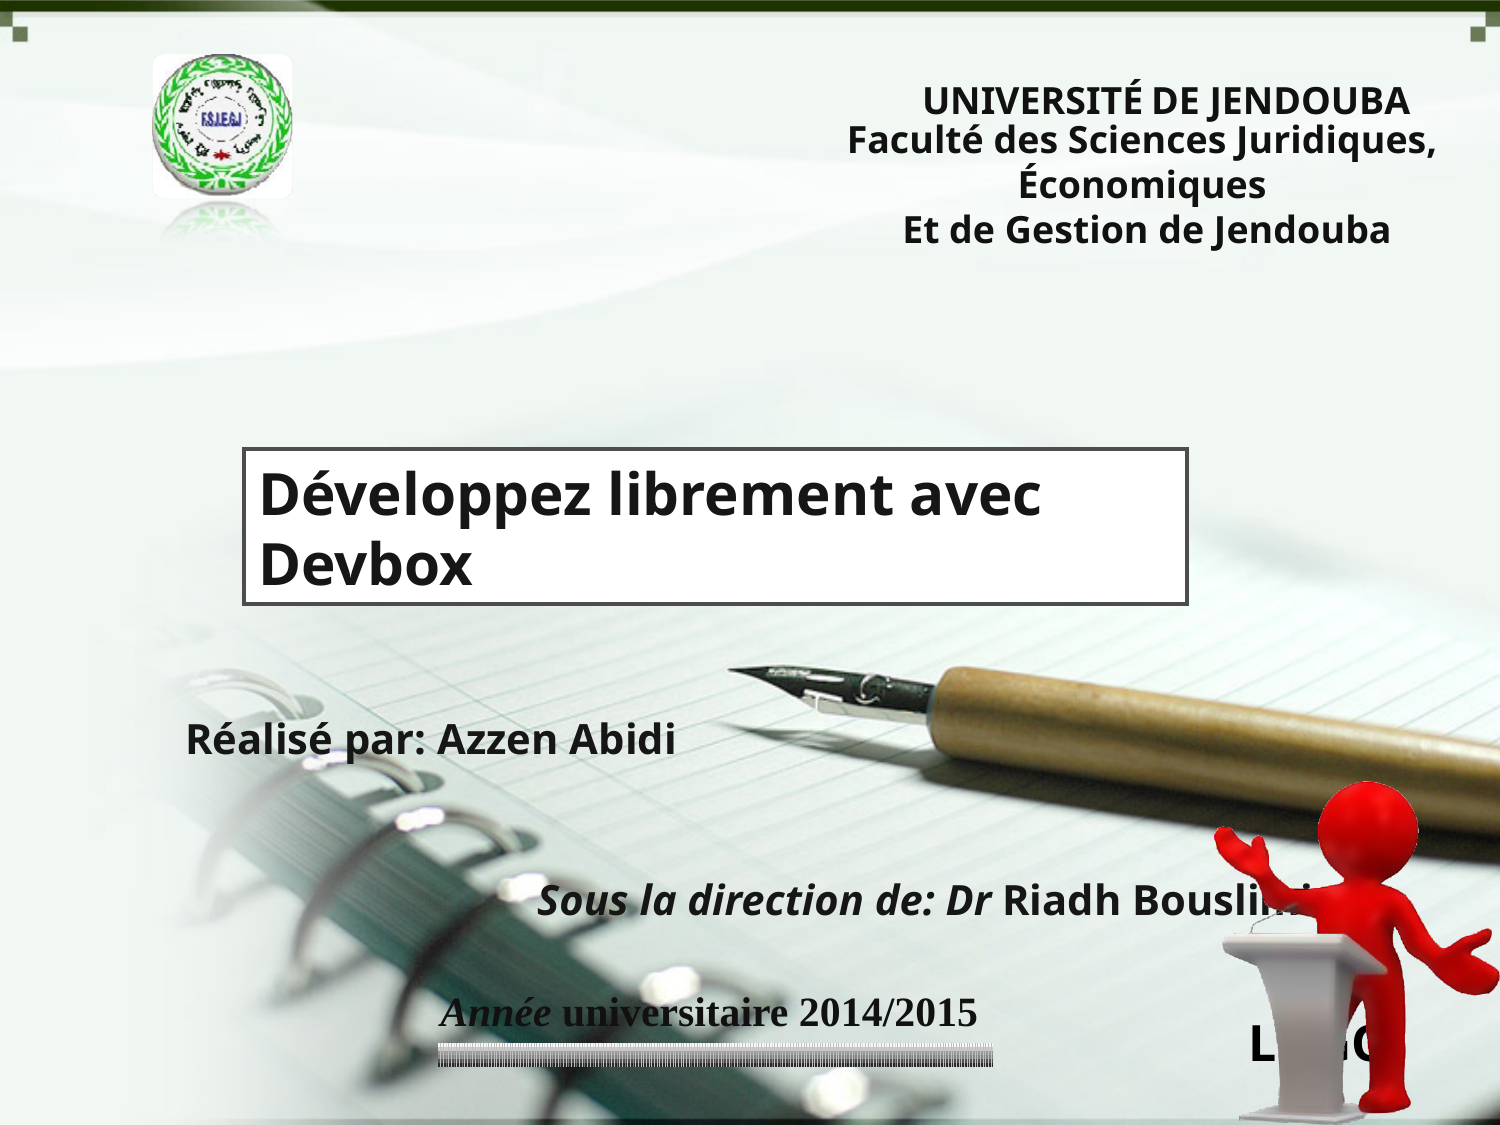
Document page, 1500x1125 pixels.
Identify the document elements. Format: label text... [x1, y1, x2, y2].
※ ※ ※
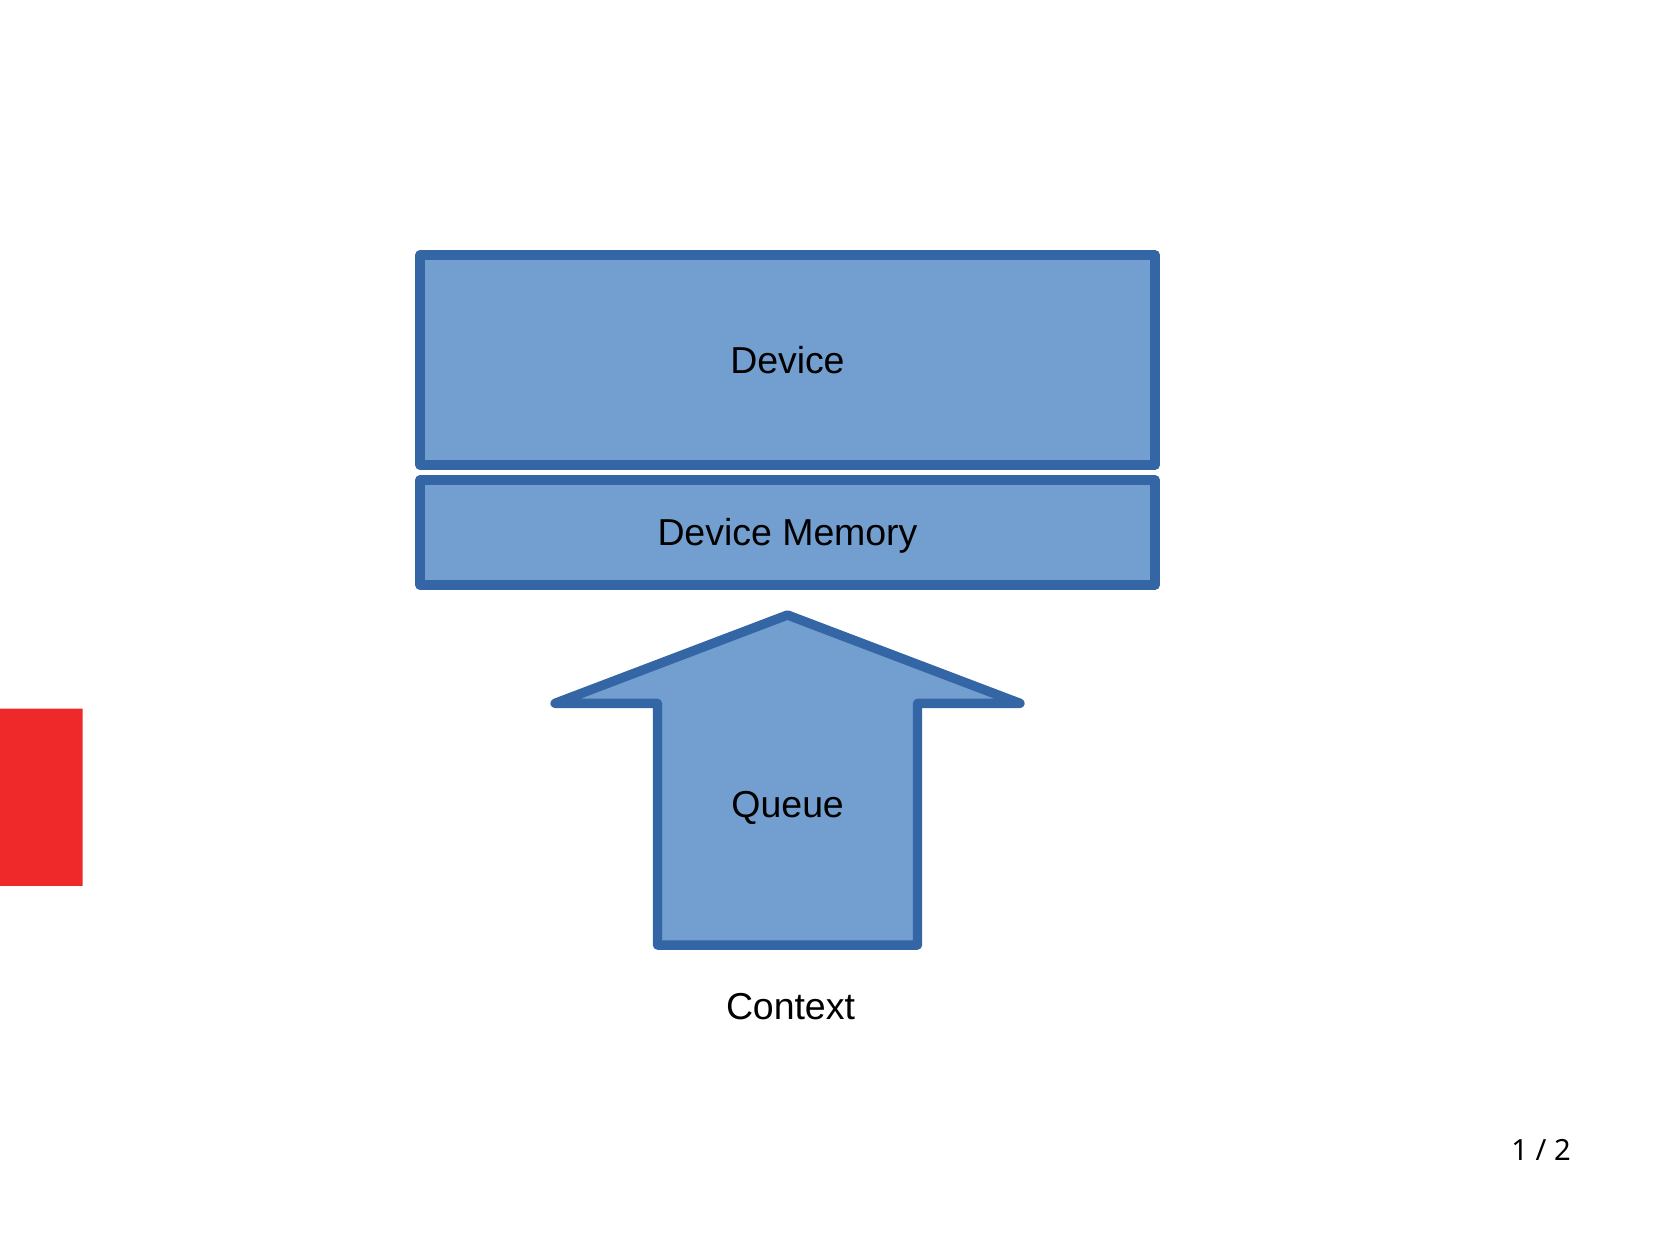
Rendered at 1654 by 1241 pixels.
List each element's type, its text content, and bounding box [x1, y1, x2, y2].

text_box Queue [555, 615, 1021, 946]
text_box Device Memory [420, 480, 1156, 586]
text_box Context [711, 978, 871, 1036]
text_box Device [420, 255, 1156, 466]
※ ※ ※
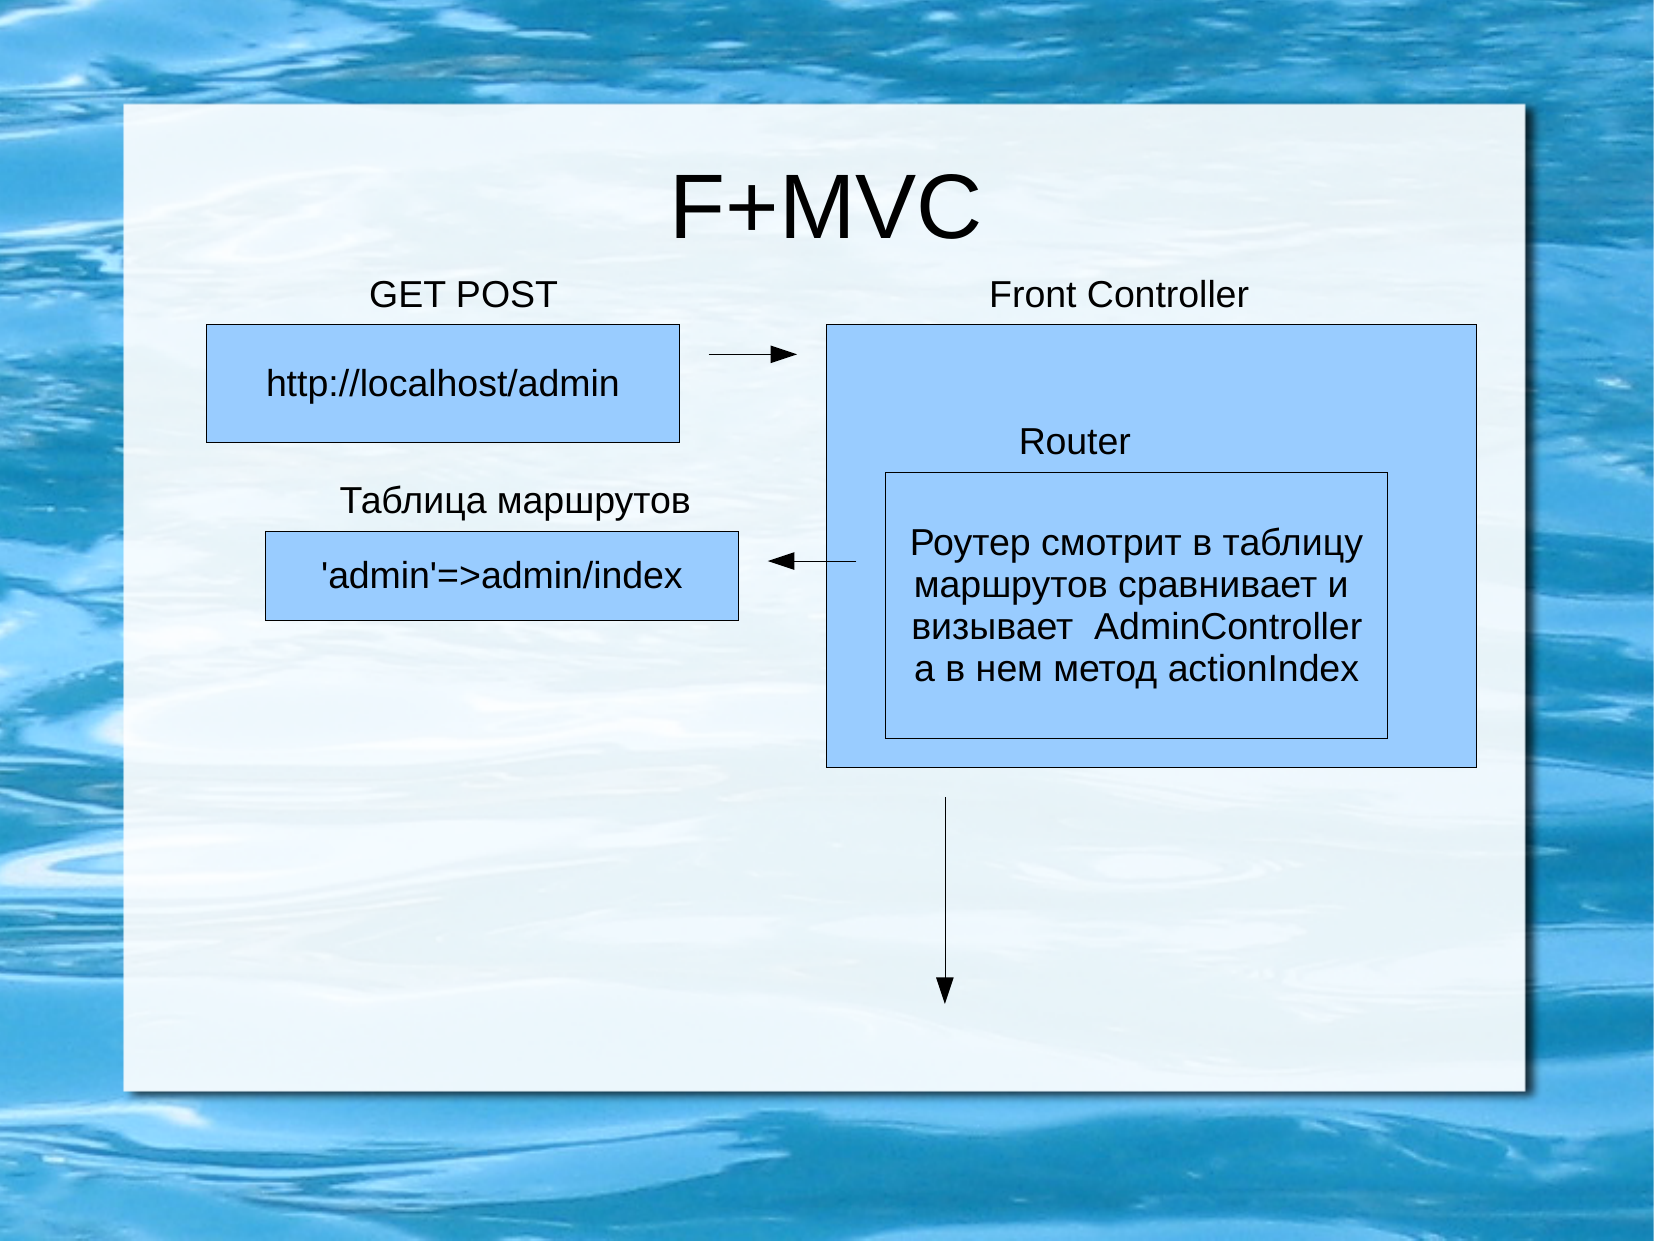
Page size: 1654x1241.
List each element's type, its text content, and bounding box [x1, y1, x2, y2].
※ ※ ※
* _Problem to solve_:
Give the lines starting at the one containing "Document page, 1500x1125 pixels." and ending at the one containing "Identify the document" as a JSON list of strings, one string per line, with blank lines left out.

* _Result of the task_:
[
  "Document page, 1500x1125 pixels.",
  "Identify the document elements. Format: label text... [x1, y1, x2, y2]."
]